John Cassidy of the New Yorker looks at the story from the perspective how the city came to the bankruptcy “solution.” He asks the often unasked question: Was this move necessary? Were there alternatives? He points to gentrification in parts of the city. The Emergency Manager, Kevyn Orr seems only interested in giving pensioners as little as possible (as little as 20%) while offering bank creditors (as much as 75%). Cassidy ends ominously by quoting a municipal bankruptcy lawyer who calls Detroit, “a test case.”
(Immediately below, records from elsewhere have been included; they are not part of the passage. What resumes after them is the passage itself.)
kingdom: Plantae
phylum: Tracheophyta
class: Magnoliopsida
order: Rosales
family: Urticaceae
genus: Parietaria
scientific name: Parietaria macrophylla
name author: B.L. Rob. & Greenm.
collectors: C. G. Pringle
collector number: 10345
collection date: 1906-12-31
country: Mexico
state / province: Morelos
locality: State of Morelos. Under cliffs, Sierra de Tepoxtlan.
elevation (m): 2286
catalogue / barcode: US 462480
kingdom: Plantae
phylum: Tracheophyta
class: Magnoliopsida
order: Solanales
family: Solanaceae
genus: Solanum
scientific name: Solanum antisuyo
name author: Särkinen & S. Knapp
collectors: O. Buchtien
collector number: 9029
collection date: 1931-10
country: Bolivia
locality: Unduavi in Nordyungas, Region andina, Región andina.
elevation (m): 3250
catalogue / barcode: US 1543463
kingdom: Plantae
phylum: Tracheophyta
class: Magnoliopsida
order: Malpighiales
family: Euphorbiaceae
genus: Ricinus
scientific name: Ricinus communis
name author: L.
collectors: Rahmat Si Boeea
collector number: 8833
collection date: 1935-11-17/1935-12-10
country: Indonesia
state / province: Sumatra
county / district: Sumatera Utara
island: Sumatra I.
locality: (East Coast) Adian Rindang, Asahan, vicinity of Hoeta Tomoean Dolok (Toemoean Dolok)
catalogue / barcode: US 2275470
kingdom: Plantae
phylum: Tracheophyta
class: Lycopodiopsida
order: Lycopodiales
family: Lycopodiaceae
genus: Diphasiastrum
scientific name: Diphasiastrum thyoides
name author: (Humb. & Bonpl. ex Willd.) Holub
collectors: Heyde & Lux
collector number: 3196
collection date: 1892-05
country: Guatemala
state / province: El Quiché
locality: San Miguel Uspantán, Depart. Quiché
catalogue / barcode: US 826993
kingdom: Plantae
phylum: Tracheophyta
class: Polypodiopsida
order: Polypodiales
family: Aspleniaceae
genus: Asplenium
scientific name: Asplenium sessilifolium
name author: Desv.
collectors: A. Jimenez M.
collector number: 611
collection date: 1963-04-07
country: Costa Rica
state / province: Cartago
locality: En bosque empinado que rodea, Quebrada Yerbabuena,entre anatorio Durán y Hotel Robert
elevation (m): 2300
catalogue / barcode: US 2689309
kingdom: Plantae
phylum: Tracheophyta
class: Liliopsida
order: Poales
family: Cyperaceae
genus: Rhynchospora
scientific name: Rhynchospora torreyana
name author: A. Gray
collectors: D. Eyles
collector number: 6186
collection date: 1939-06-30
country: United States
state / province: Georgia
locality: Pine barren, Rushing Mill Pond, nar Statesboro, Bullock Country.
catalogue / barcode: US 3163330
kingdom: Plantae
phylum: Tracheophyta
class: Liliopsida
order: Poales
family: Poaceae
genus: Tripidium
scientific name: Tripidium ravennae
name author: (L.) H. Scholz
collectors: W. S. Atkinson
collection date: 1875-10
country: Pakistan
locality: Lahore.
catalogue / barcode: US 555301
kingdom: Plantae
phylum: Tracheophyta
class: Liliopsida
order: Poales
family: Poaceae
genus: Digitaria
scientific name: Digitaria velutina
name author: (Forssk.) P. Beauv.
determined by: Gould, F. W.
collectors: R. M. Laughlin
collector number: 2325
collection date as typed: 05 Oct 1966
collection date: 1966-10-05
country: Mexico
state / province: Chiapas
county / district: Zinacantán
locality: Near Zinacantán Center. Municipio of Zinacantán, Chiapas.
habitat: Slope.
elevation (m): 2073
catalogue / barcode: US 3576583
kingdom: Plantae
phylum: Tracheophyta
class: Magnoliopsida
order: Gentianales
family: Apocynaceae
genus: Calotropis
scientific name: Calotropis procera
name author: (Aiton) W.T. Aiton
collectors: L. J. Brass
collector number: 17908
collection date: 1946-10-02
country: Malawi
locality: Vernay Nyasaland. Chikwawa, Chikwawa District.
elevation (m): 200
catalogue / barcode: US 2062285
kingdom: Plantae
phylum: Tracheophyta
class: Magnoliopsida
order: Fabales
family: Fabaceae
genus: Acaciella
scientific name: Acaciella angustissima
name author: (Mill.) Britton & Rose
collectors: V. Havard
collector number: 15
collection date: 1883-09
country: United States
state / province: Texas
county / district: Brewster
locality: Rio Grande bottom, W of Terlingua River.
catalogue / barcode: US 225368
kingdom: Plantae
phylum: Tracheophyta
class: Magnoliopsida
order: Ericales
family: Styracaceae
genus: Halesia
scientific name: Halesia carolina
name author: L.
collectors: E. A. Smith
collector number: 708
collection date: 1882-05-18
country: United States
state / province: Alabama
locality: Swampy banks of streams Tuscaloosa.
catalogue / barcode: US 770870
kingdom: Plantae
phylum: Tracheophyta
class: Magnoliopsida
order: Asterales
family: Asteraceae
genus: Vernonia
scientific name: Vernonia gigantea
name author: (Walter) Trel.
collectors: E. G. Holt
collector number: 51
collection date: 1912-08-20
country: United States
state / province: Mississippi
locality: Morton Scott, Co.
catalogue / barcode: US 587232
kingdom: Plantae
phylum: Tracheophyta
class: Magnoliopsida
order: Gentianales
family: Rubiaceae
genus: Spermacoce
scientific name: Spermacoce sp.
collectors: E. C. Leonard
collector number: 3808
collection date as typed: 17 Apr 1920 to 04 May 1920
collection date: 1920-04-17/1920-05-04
The same day Detroit declared bankruptcy, Chicago bond rating was hit with a big downgrade. A couple of weeks later, the city’s school system had its bond rating slashed. Do you see a pattern? The same politicians who failed to fund pensions are now using that action to say pensions need to be cut. They robbed Peter (workers) to pay Paul (bankers). And now they’re asking Peter to pay the bill.
What happens in Detroit will be a test case. If working people don’t wake up, they will pay the bill of the bankers while city workers, including those who have already retired, will have to live on a fraction of the pension they should have received as part of their compensation. Pensions are not welfare. Retired workers are not takers. If Americans don’t wake up to this new make-the-rich-richer scheme, we will all lose.
July 30, 2013
Fast food workers stuck in 7 cities across the U.S. today. Common Dreams reports that this could be the biggest strike of its kind ever to take place. Workers, many of whom are only making the minimum hourly wage of $7.25, are calling for a living wage of $15 per hour. At first, it sounds shocking that anyone would ask to have their wages doubled. However, it’s not that big a challenge.
Writing in Huffington Post, Caroline Fairchild reports that it would be fairly to double the wage of McDonald’s workers. The price of a Big Mac would go up by all of .68, which would double the wage of all workers in the company, including CEO Donald Thompson, who takes home $8.75 million per year (probably with a few extra million in stock options tossed in). It wouldn’t take much to help those most in need of a raise.
If we dug just a little deeper and paid a little more, an army of consumers would lift this economy without any government intervention. For this to happen, large companies like McDonalds and Walmart would need to do two things: First raise prices a little. Second, pass the wealth along to their employees. Don’t hold your breath waiting for that to happen.
July 27, 2013
One of my favorite websites, Common Dreams, has reposted an artice by Mijin Cha of Demos that analyzes the career mobility of workers in the fast food industry. As you might expect, the career ladder has only one rung for most employees. Few employees are made manager. Even fewer will ever own a franchised restaurant that requires a net worth of $500,000. Cha points out that the owner of Yum Brands is a millionaire who made $55 million last year. He pays his employees $7.25 an hour. I would add to this that many conservative politicians, following the lead of Herman Cain, are arguing to abolish the minimum wage. Do people like the owner of Yum Brands deserve to be richer while tens of thousands of workers get poorer? Is that a free market – or the road to slavery?